Jan Bartram

Personal information
- Full name: Jan Lewis Bartram
- Date of birth: 6 March 1962 (age 63)
- Place of birth: Frederiksberg, Denmark
- Height: 1.88 m (6 ft 2 in)
- Position: Midfielder

Senior career*
- Years: Team / Apps / (Gls)
- 1982–1987: AGF / 127 / (18)
- 1988: Rangers / 11 / (3)
- 1988: Brøndby IF / 14 / (2)
- 1988–1991: Bayer 05 Uerdingen / 74 / (9)
- 1991–1996: AGF / 49 / (7)
- Total:  / 275 / (39)

International career
- 1985–1991: Denmark / 32 / (5)

= Jan Bartram =

Danish footballer (born 1962)

Jan Lewis Bartram (born 6 March 1962 as Jan Louis Bartram) is a Danish former professional association football player in the midfielder position. He played for Scottish team Rangers and Bayer 05 Uerdingen in Germany, as well as Danish teams AGF and Brøndby IF. He earned 32 caps and scored five goals for the Denmark national team and was in the Danish squad for the 1986 FIFA World Cup.

==Club career==
Bartram signed his first contract with Aarhus Gymnastik Forening (AGF) in 1982. He got his national breakthrough with AGF in the top-flight Danish 1st Division championship as a left-sided attacking midfielder, and helped the club win the 1986 1st Division championship. After the 1987 First Division season, he moved to play abroad.

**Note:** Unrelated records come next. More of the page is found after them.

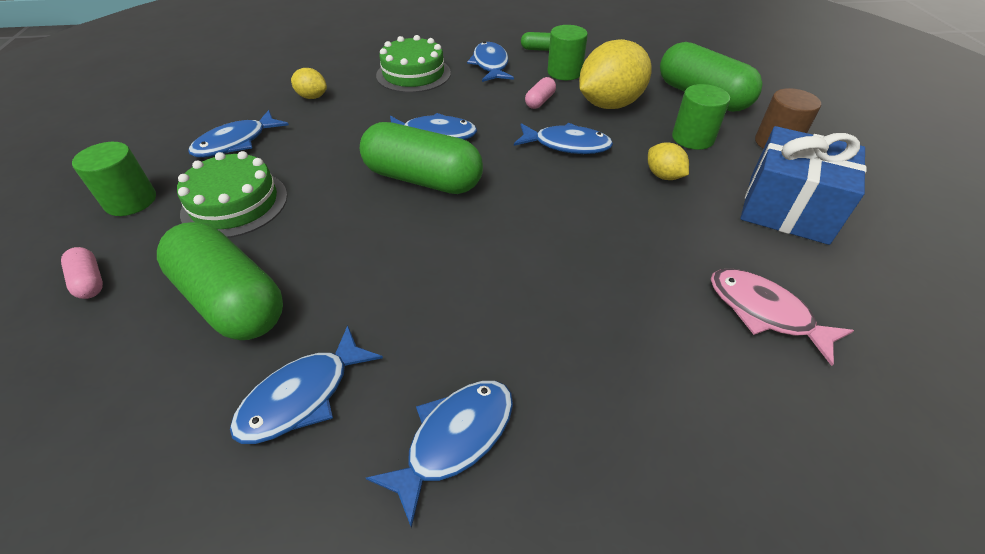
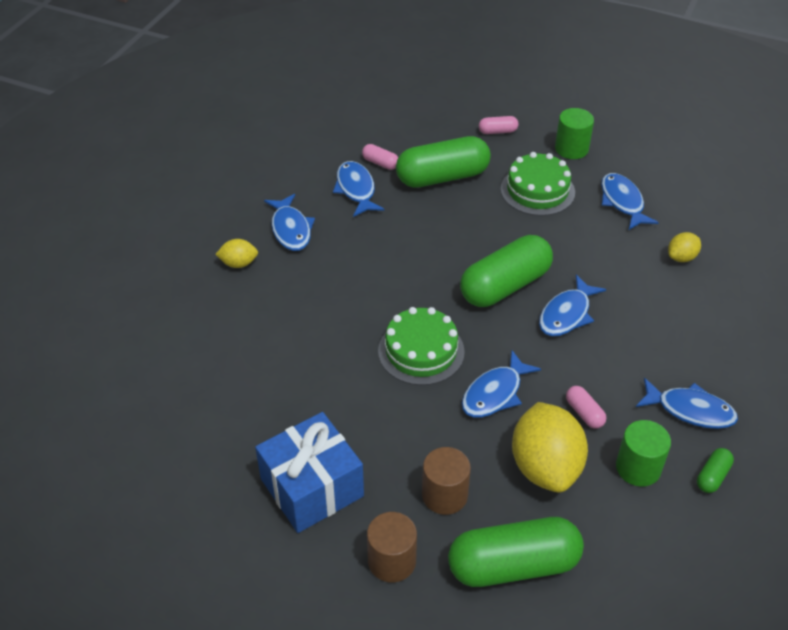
camera: 120 degrees right, 0 degrees up
(212, 396) = (380, 163): none -> pink capsule
(413, 74) = (697, 339): green cake -> green cake (421, 351)
(663, 176) = (408, 433): yellow lemon -> yellow lemon (239, 263)
(692, 138) = (444, 495): green cylinder -> brown cylinder
(765, 312) = (248, 392): pink fish -> none

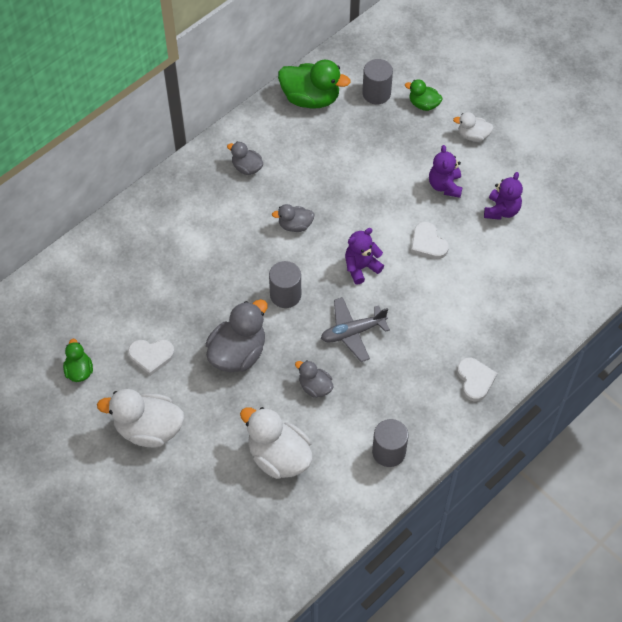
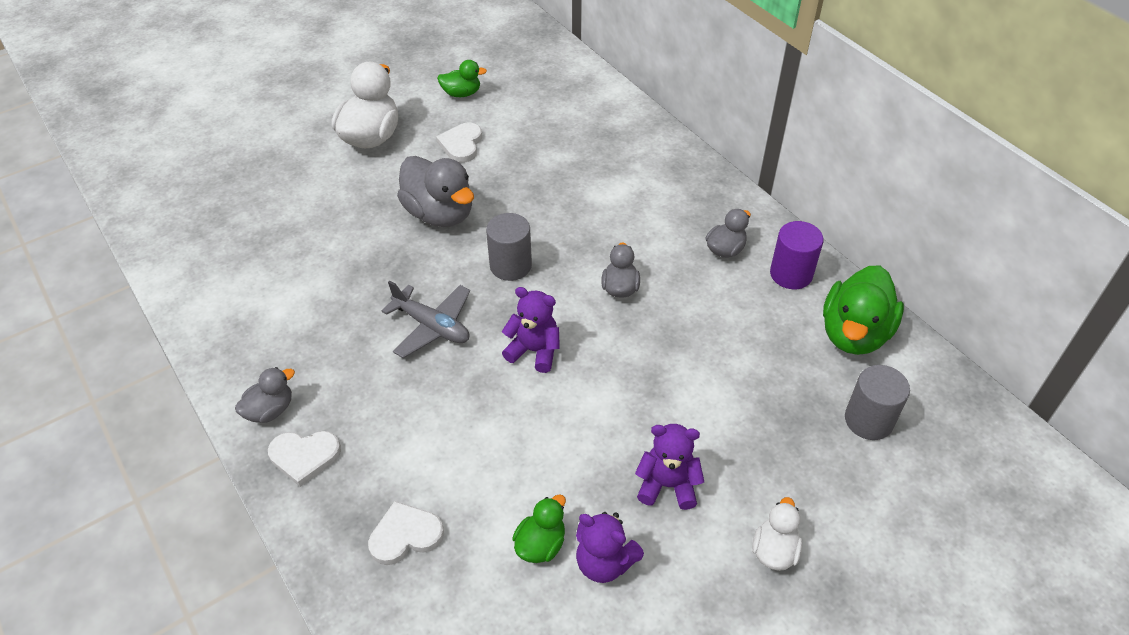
camera: 100 degrees right, 10 degrees down
(264, 131) = (791, 274): none -> purple cylinder
(279, 457) = (288, 234): white duck -> none
(315, 387) = (366, 278): grey duck -> grey duck (270, 410)
(352, 332) = (432, 326): grey plane -> grey plane turned 135 degrees clockwise
(361, 267) = (534, 351): purple teddy bear -> purple teddy bear turned 45 degrees counterclockwise
(389, 452) = (243, 338): grey cylinder -> none
(423, 104) = (846, 485): green duck -> green duck (541, 544)
(428, 243) = (559, 440): white heart -> white heart (405, 535)

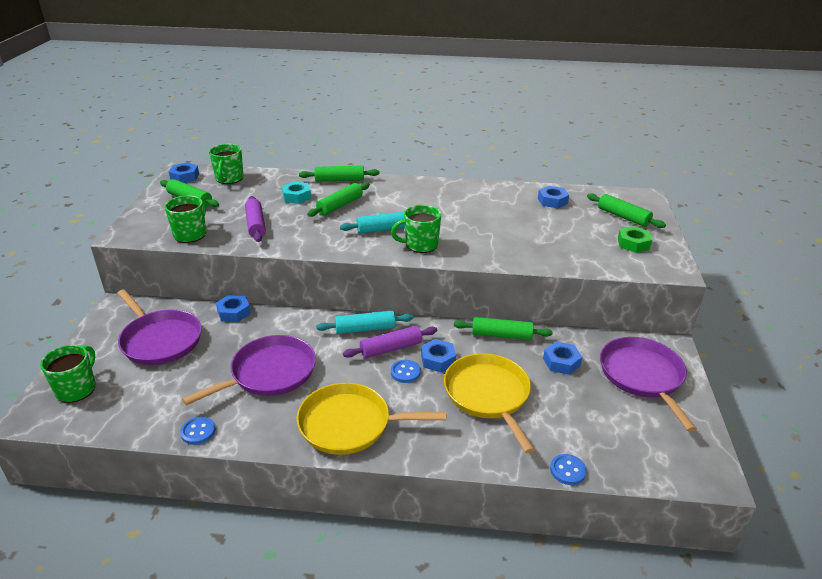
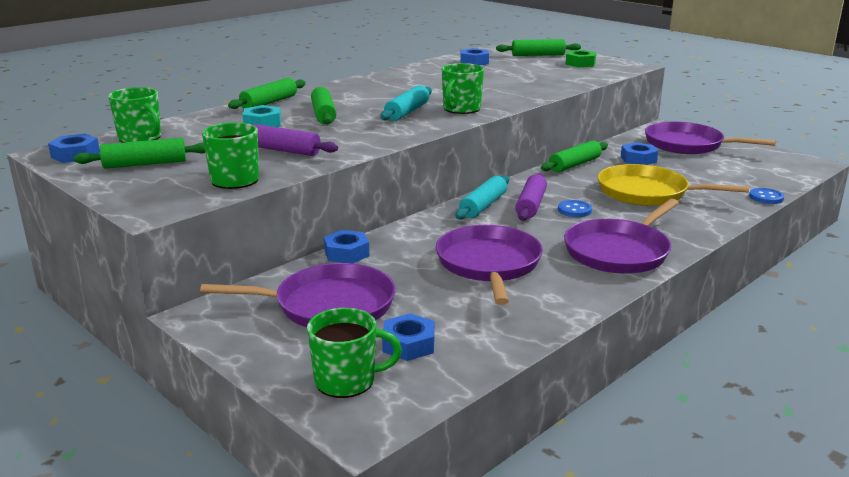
camera: 50 degrees left, 10 degrees down
(77, 388) = (347, 381): green mug -> green mug turned 120 degrees clockwise
(198, 431) = (538, 324): blue button -> none
(350, 424) = (619, 251): yellow pan -> purple pan
(438, 360) = (574, 194): blue nut -> blue nut (409, 344)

He signed for Scottish club Rangers, but his stay was a short one. He was assured by Rangers manager Graeme Souness that he would fit into his tactics, but found himself deployed as a strictly defensive full back. He gained some notoriety for having his thoughts on Souness published in an interview with Danish paper Ekstra Bladet, allegedly calling Souness a beast or hooligan. He and Souness denounced the interview together, but Bartram repeated some of the accusations in his 1998 autobiography. He left Rangers after six months, in the summer of 1988.

He moved back to Denmark, and signed for defending Danish champions Brøndby IF. He stayed there for less than half a year, playing a total 23 games for the club. Bartram was soon sold on to Bayer 05 Uerdingen in the German Bundesliga by Brøndby CEO Per Bjerregaard, in a deal which yielded a DKK3.5 million surplus for Brøndby. He made his Uerdingen debut in November 1988 and played 74 games in his three seasons at the club, playing alongside fellow Danish international and former Brøndby player Brian Laudrup. Bartram did not take to the strict discipline of new coach Timo Konietzka and played his last Uerdingen game in March 1991, before he was fired for arriving late at a training session.

He moved back to AGF in the Danish top-flight, now known as the Danish Superliga, and made his Superliga debut for AGF in April 1991. He played 14 Superliga games until June 1991, when he took a sabbatical year away from football, and travelled around the world. He returned to AGF's Superliga team in August 1992, and played a further 35 games for the club until April 1996. From May 1994 to June 1996 he was also AGF's sports director.

==International career==
Bartram made his international debuted for the Denmark national team in January 1985. Having played three internationals, he was included in the Danish team for the 1986 FIFA World Cup, though he did not play any games at the tournament. He was a mainstay in the national team during his many club changes. Following three games in the qualification campaign for Euro 1992, Bartram decided to quit the national team in November 1990 alongside Brian Laudrup and Michael Laudrup, but he returned to the team for a game in April 1991. He played his last national team game in May 1991, having participated in 32 national team games and scored five international goals.